- Opening Delimiter -
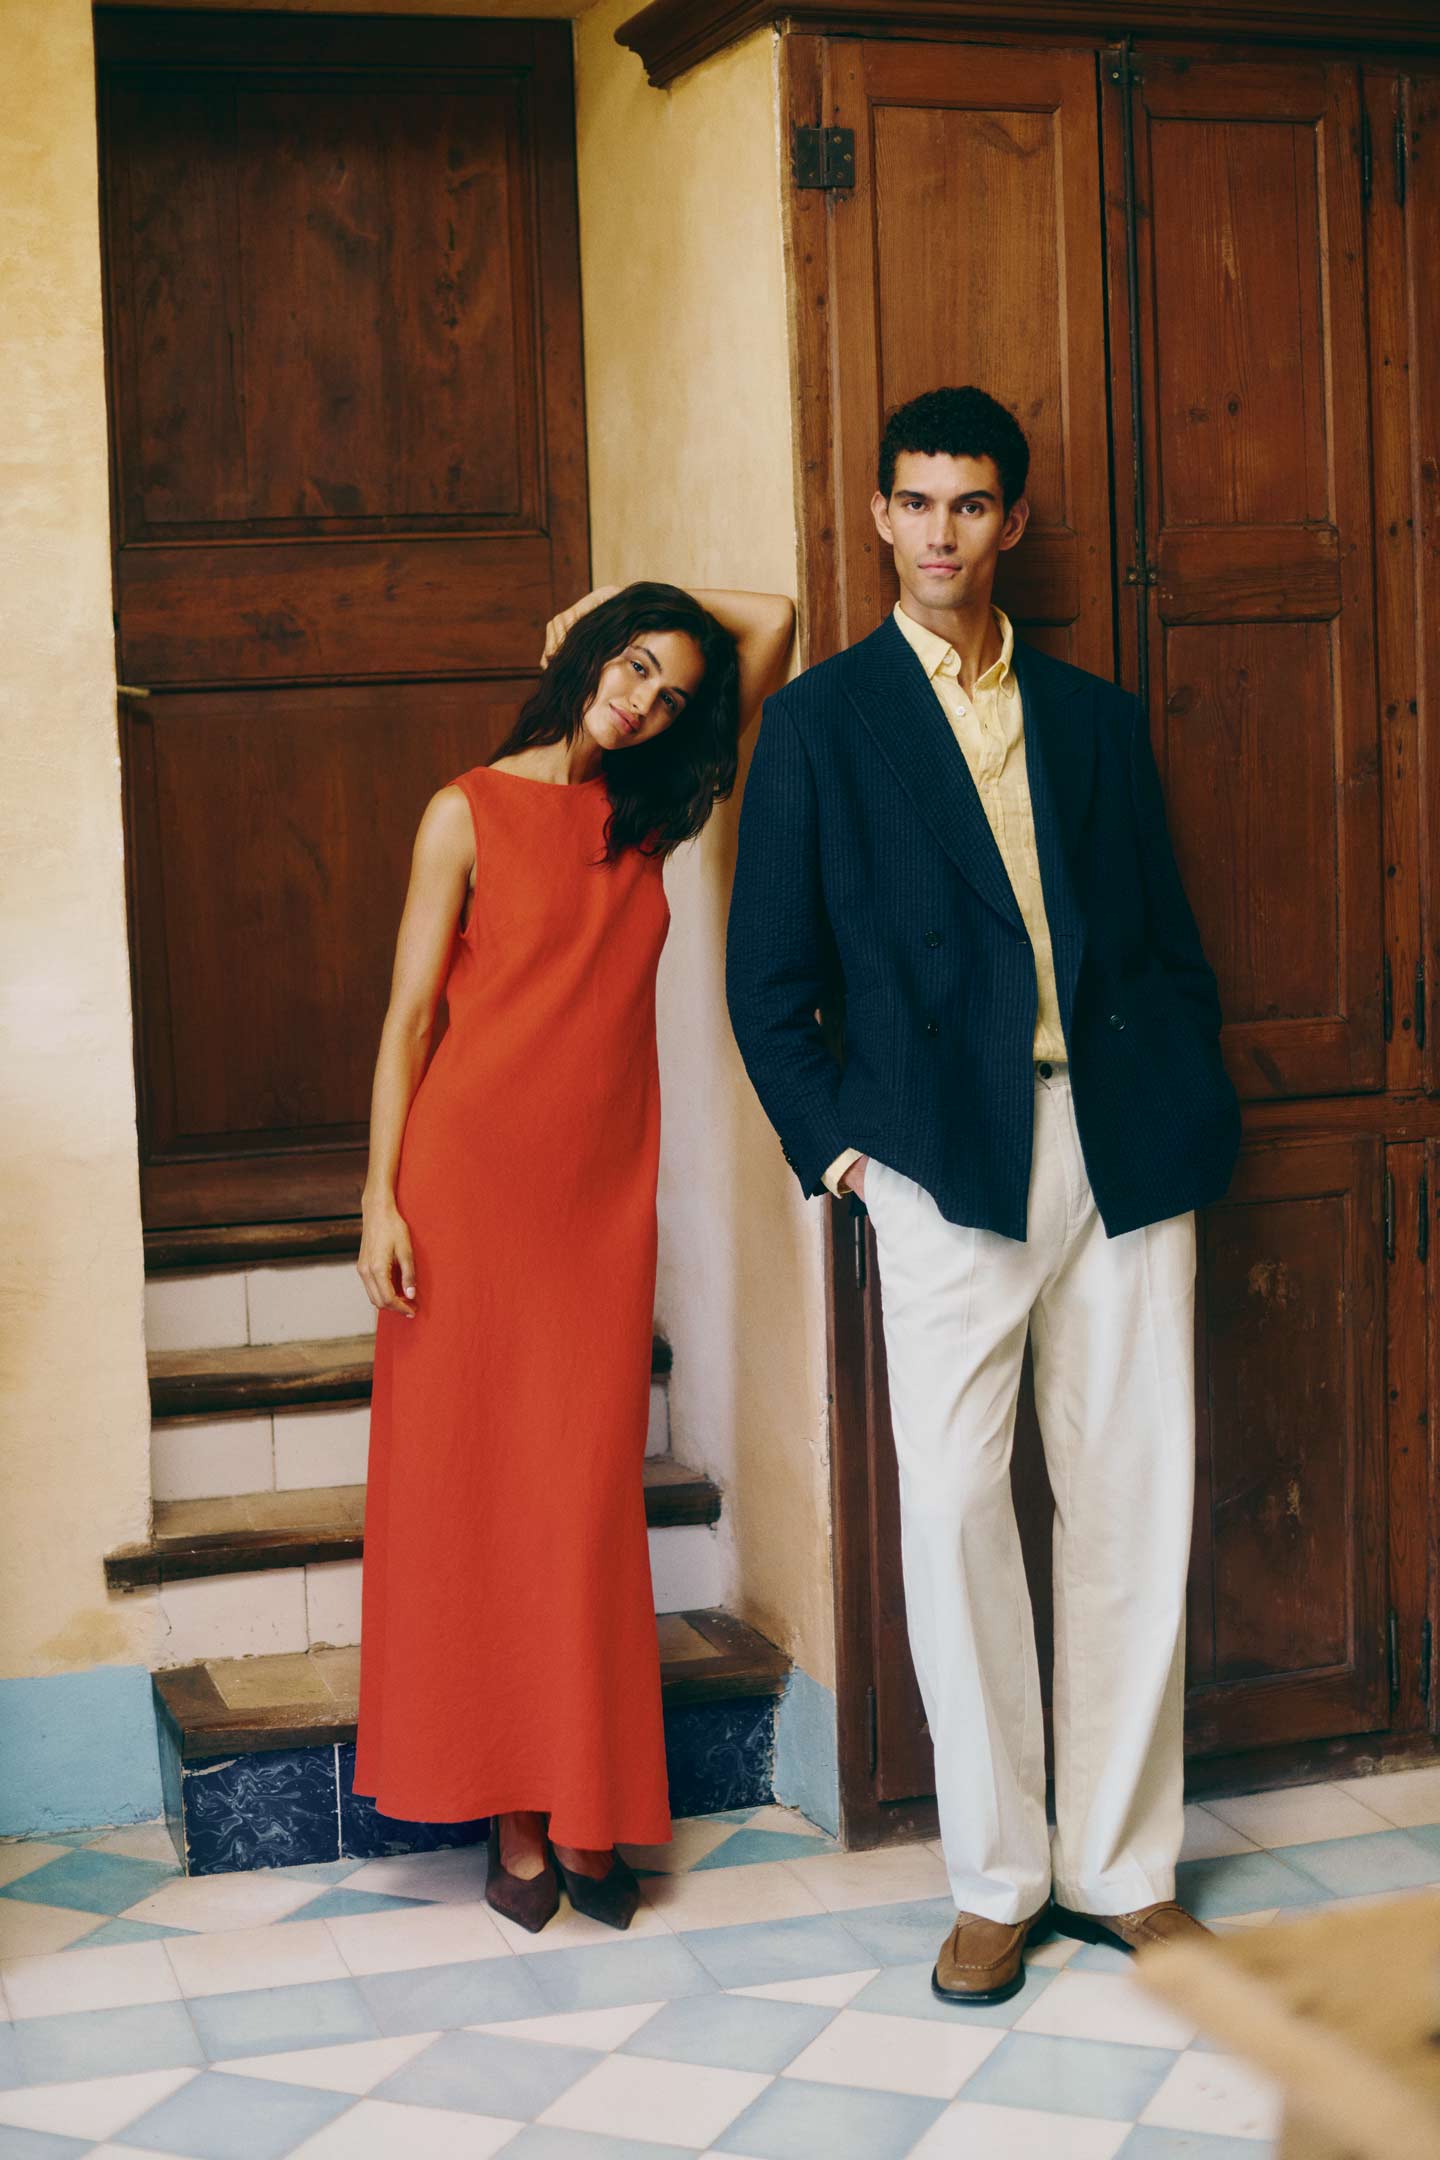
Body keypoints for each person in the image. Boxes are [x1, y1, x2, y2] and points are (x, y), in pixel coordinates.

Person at [726, 385, 1240, 2005]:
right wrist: (857, 1164)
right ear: (878, 517)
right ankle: (998, 1876)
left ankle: (1118, 1867)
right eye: (916, 504)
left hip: (1123, 1148)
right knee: (954, 1518)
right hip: (941, 1163)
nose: (942, 533)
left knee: (1132, 1499)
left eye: (970, 505)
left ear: (1010, 521)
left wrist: (1177, 1084)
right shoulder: (819, 724)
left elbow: (1160, 937)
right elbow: (768, 989)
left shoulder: (1092, 715)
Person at [354, 579, 794, 1935]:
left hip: (596, 1208)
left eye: (668, 690)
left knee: (578, 1496)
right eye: (630, 667)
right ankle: (520, 1819)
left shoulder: (649, 813)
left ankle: (586, 1797)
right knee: (482, 1494)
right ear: (588, 657)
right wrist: (379, 1196)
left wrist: (616, 609)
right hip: (468, 1186)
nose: (644, 698)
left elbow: (767, 619)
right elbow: (413, 1014)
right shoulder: (464, 811)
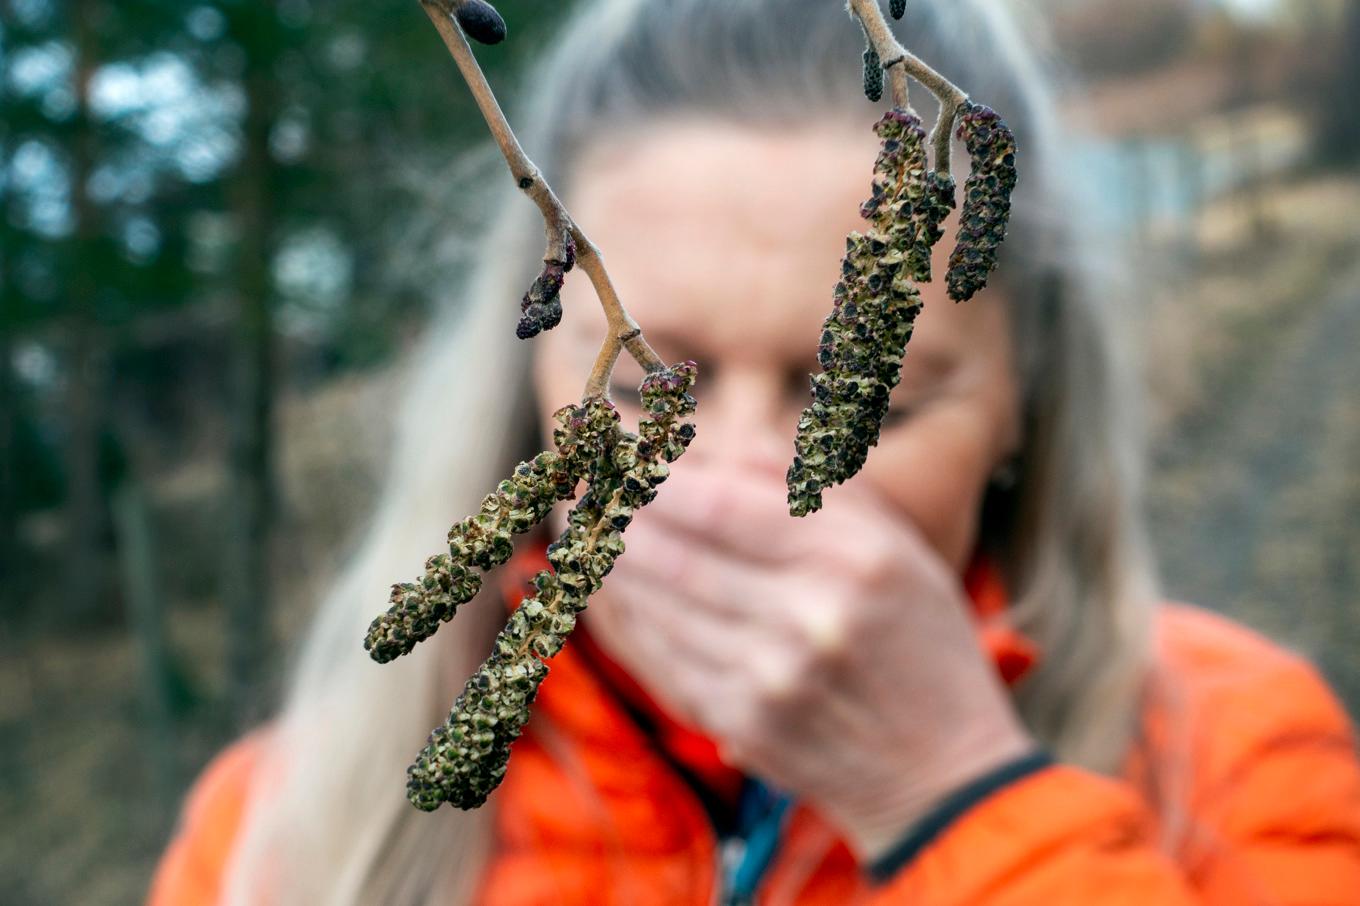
- Closing Delimiter -
--- TASK TO COMPLETE ---
Say how many lines of the records include the string "ankle"; the number alone is enough.

--- SOLUTION FOR THIS EXERCISE ---
4